[[ Given records open ]]
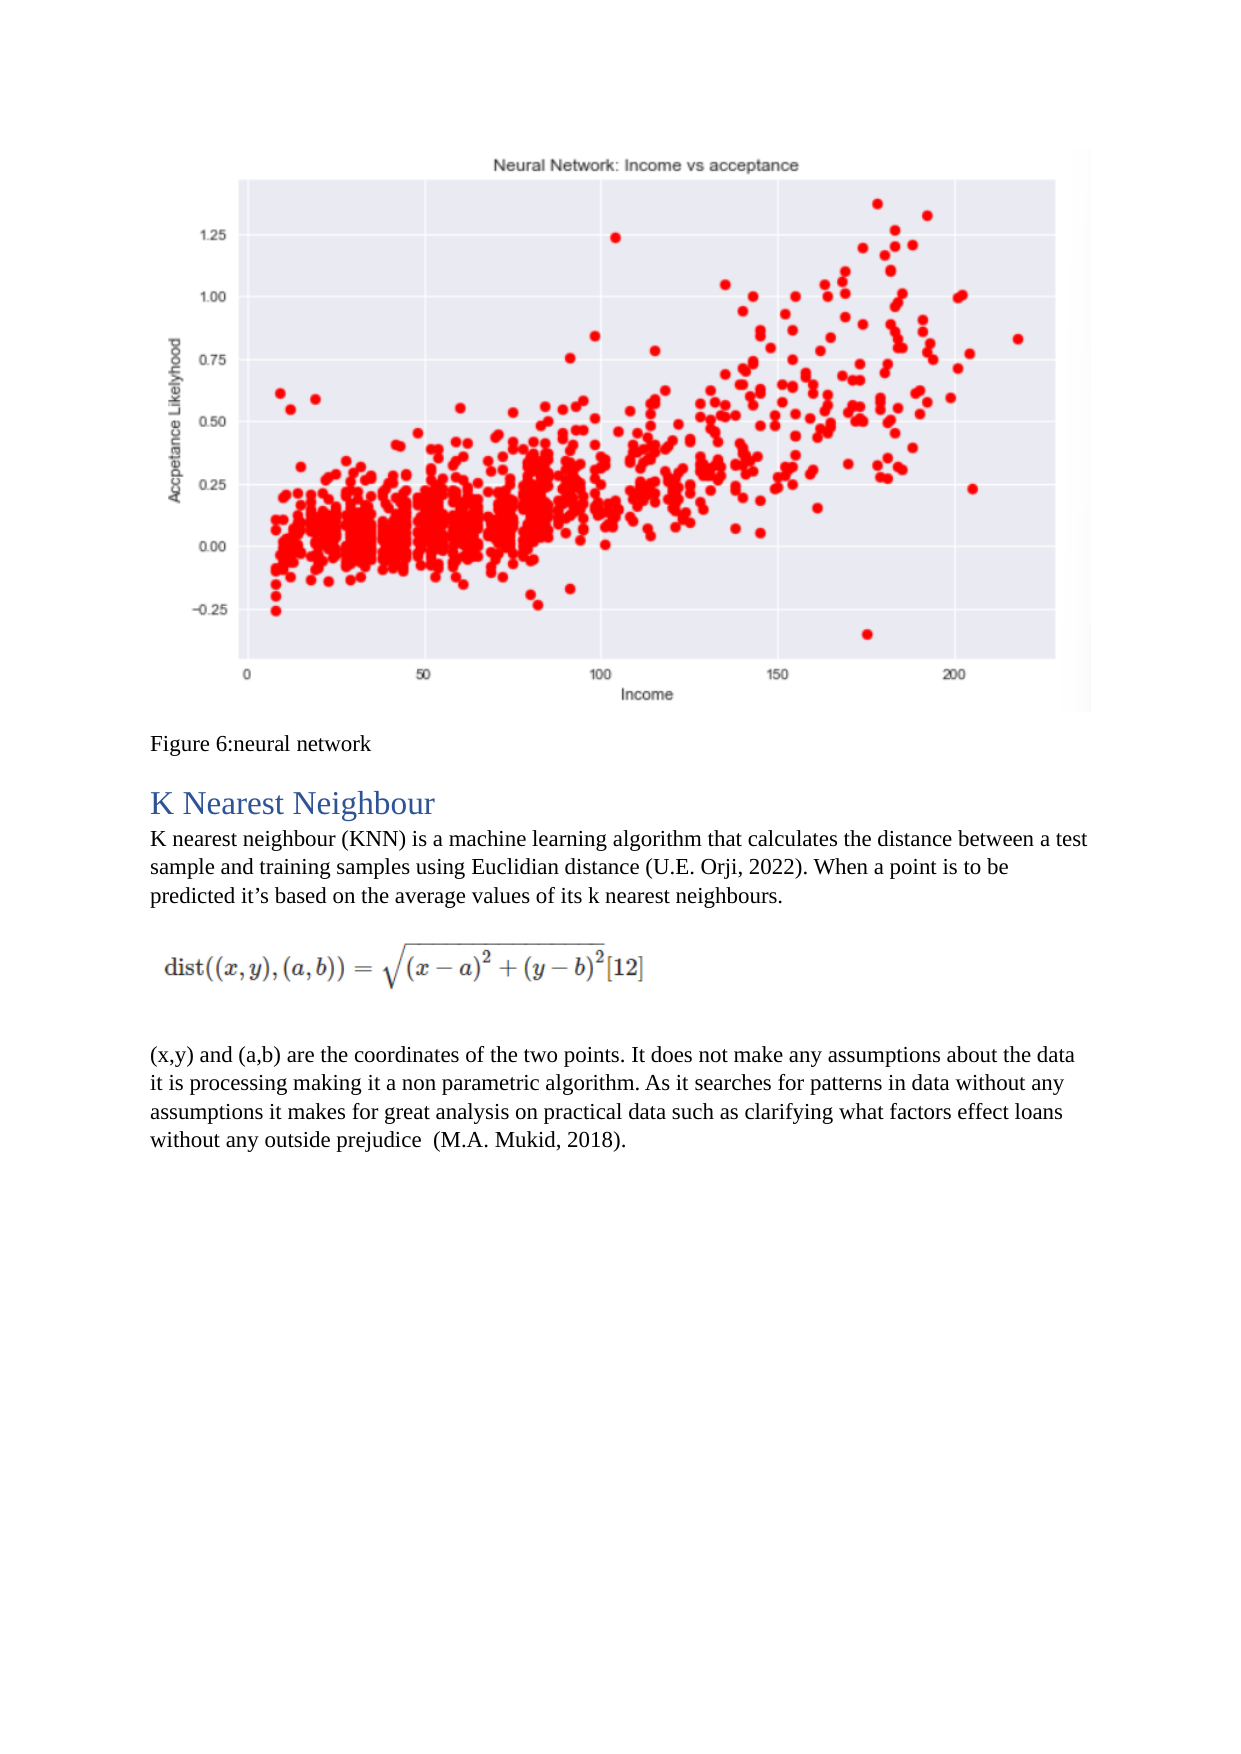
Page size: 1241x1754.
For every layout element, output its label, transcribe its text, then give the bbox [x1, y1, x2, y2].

text (x,y) and (a,b) are the coordinates of the two points. It does not make any assumptions about the data it is processing making it a non parametric algorithm. As it searches for patterns in data without any assumptions it makes for great analysis on practical data such as clarifying what factors effect loans without any outside prejudice (M.A. Mukid, 2018). [150, 1041, 1090, 1153]
picture [150, 926, 673, 1022]
text Figure 6:neural network [150, 730, 1090, 757]
subtitle K Nearest Neighbour [150, 784, 1090, 822]
picture [150, 149, 1091, 712]
text K nearest neighbour (KNN) is a machine learning algorithm that calculates the distance between a test sample and training samples using Euclidian distance (U.E. Orji, 2022). When a point is to be predicted it’s based on the average values of its k nearest neighbours. [150, 825, 1090, 908]
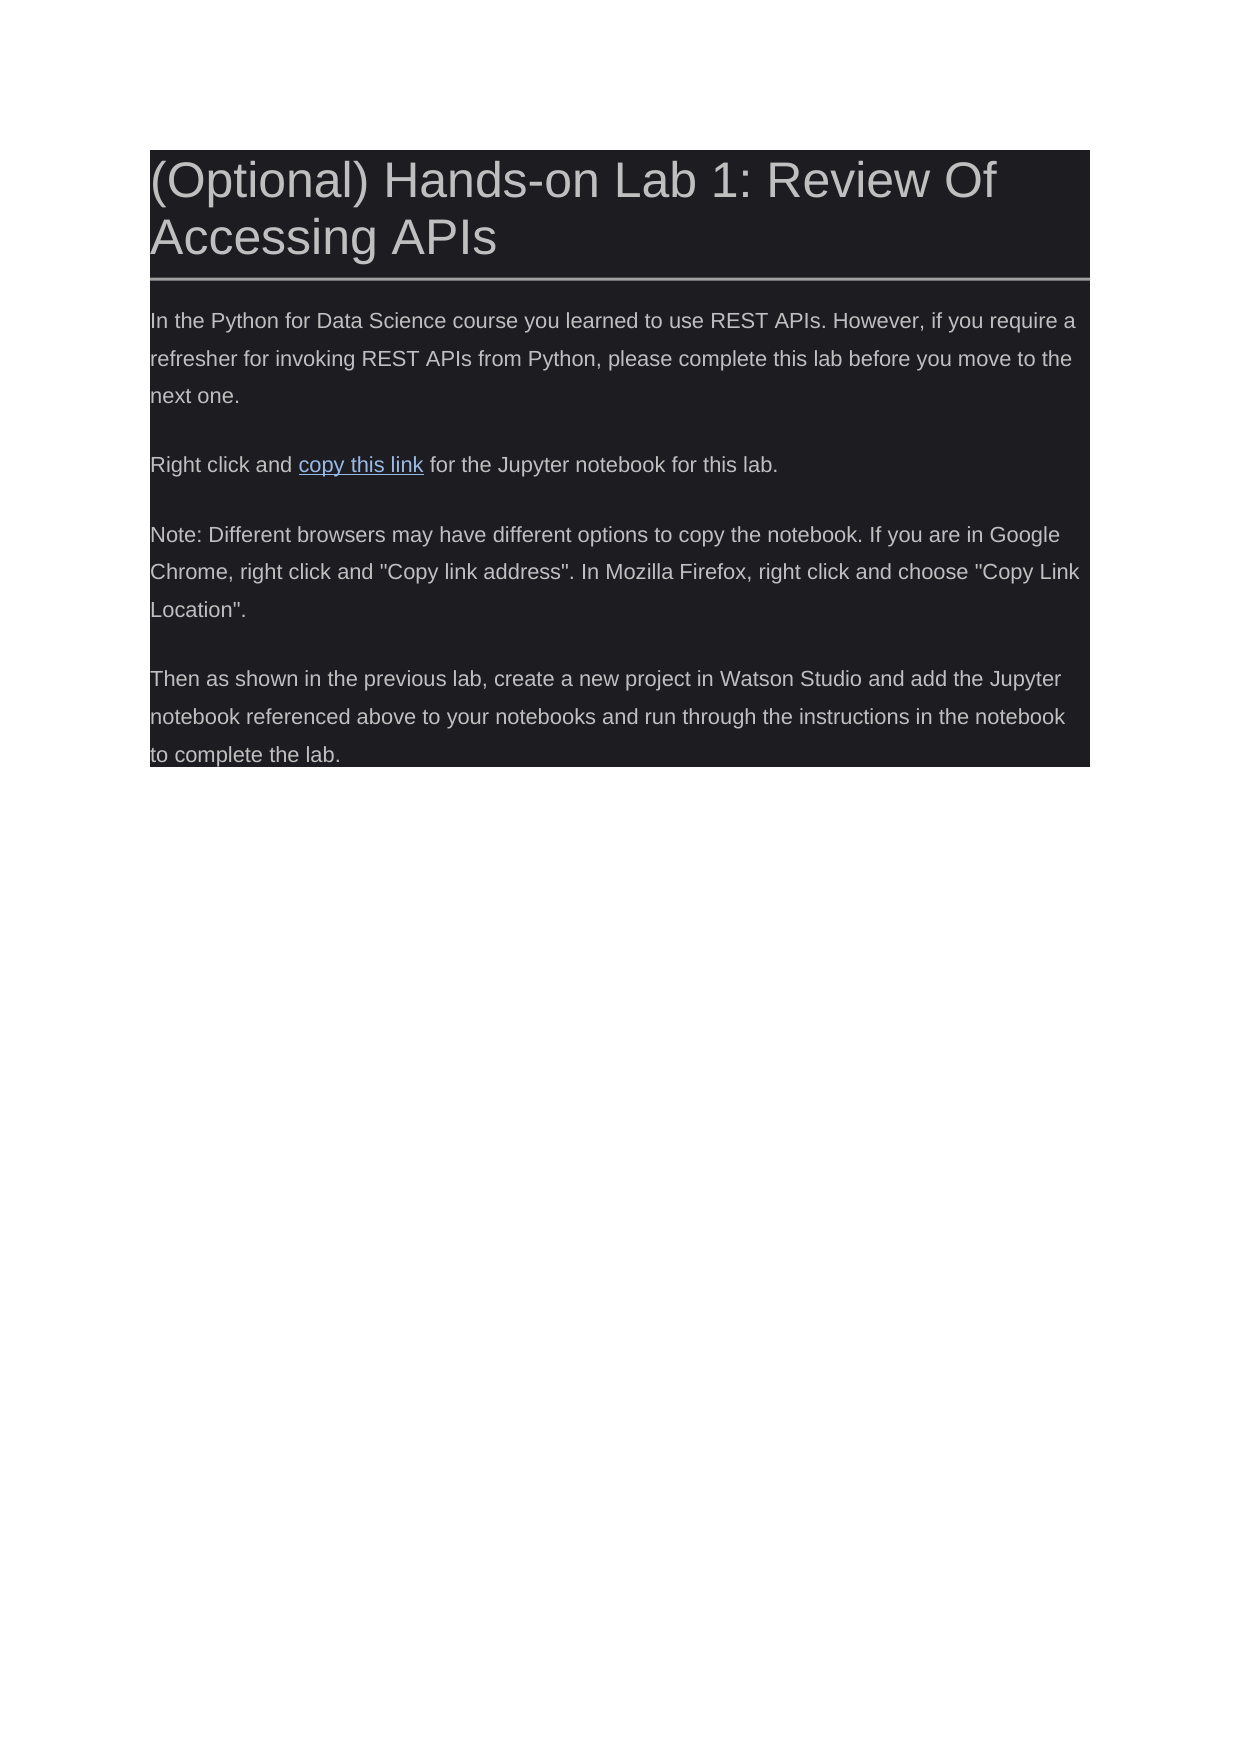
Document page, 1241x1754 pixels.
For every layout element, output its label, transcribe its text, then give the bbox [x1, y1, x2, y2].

text Then as shown in the previous lab, create a new project in Watson Studio and add the Jupyter notebook referenced above to your notebooks and run through the instructions in the notebook to complete the lab. [150, 666, 1090, 767]
subtitle (Optional) Hands-on Lab 1: Review Of Accessing APIs [150, 150, 1090, 265]
text Right click and copy this link for the Jupyter notebook for this lab. [150, 452, 1090, 478]
text Note: Different browsers may have different options to copy the notebook. If you are in Google Chrome, right click and "Copy link address". In Mozilla Firefox, right click and choose "Copy Link Location". [150, 521, 1090, 622]
text In the Python for Data Science course you learned to use REST APIs. However, if you require a refresher for invoking REST APIs from Python, please complete this lab before you move to the next one. [150, 308, 1090, 408]
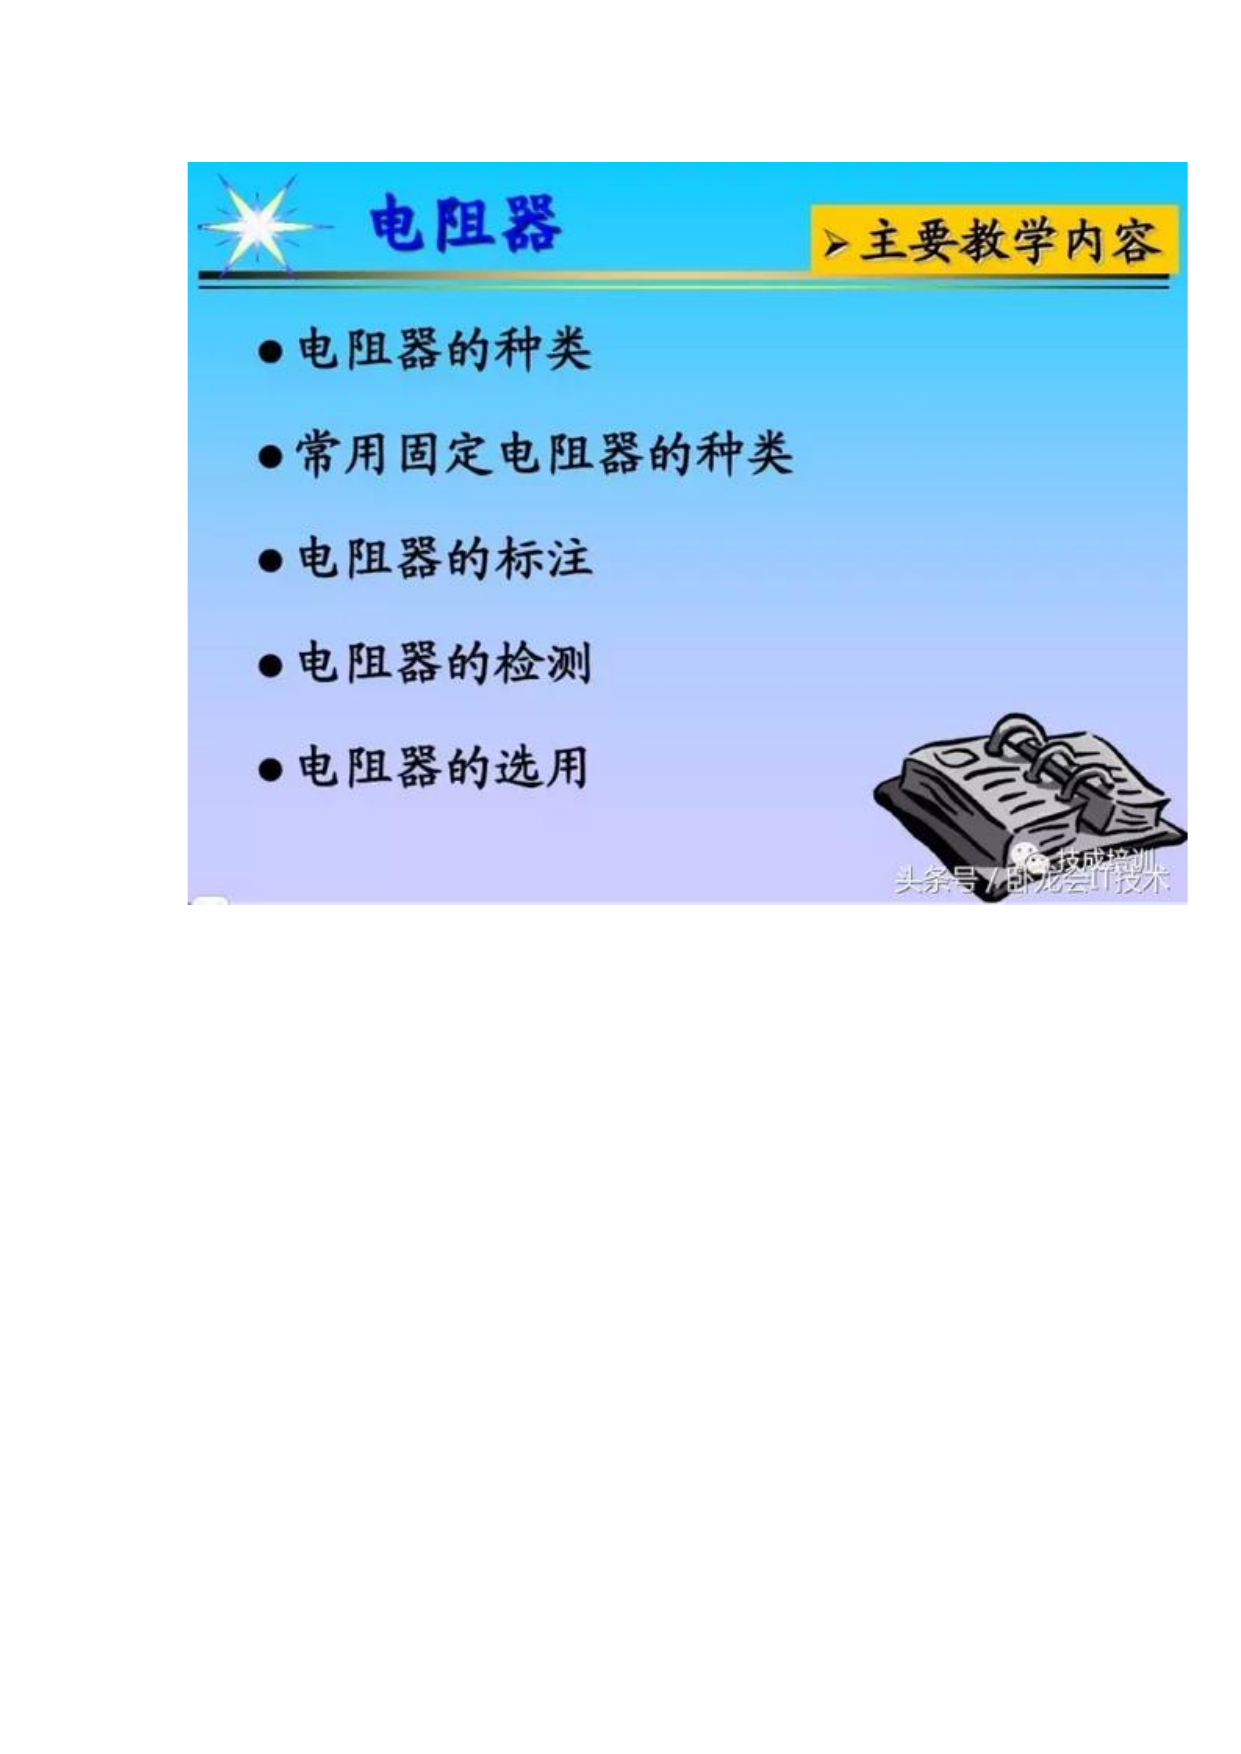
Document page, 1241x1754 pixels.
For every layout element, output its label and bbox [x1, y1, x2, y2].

picture [187, 173, 1188, 905]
[[ Given records closed ]]
* _About this exercise_:
Are you able to set down all the lines above exactly, without any pictures?

* _Exercise output_:
Page size: 1241x1754.
For every layout element, output its label, transcribe its text, then give the bbox [x1, y1, x2, y2].

text (x,y) and (a,b) are the coordinates of the two points. It does not make any assumptions about the data it is processing making it a non parametric algorithm. As it searches for patterns in data without any assumptions it makes for great analysis on practical data such as clarifying what factors effect loans without any outside prejudice (M.A. Mukid, 2018). [150, 1041, 1090, 1153]
picture [150, 926, 673, 1022]
text Figure 6:neural network [150, 730, 1090, 757]
subtitle K Nearest Neighbour [150, 784, 1090, 822]
picture [150, 149, 1091, 712]
text K nearest neighbour (KNN) is a machine learning algorithm that calculates the distance between a test sample and training samples using Euclidian distance (U.E. Orji, 2022). When a point is to be predicted it’s based on the average values of its k nearest neighbours. [150, 825, 1090, 908]
Document page, 1241x1754 pixels.
For every layout element, output its label, transcribe its text, then give the bbox [x1, y1, x2, y2].

text Then as shown in the previous lab, create a new project in Watson Studio and add the Jupyter notebook referenced above to your notebooks and run through the instructions in the notebook to complete the lab. [150, 666, 1090, 767]
subtitle (Optional) Hands-on Lab 1: Review Of Accessing APIs [150, 150, 1090, 265]
text Right click and copy this link for the Jupyter notebook for this lab. [150, 452, 1090, 478]
text Note: Different browsers may have different options to copy the notebook. If you are in Google Chrome, right click and "Copy link address". In Mozilla Firefox, right click and choose "Copy Link Location". [150, 521, 1090, 622]
text In the Python for Data Science course you learned to use REST APIs. However, if you require a refresher for invoking REST APIs from Python, please complete this lab before you move to the next one. [150, 308, 1090, 408]
Document page, 1241x1754 pixels.
For every layout element, output its label and bbox [x1, y1, x2, y2].

picture [187, 173, 1188, 905]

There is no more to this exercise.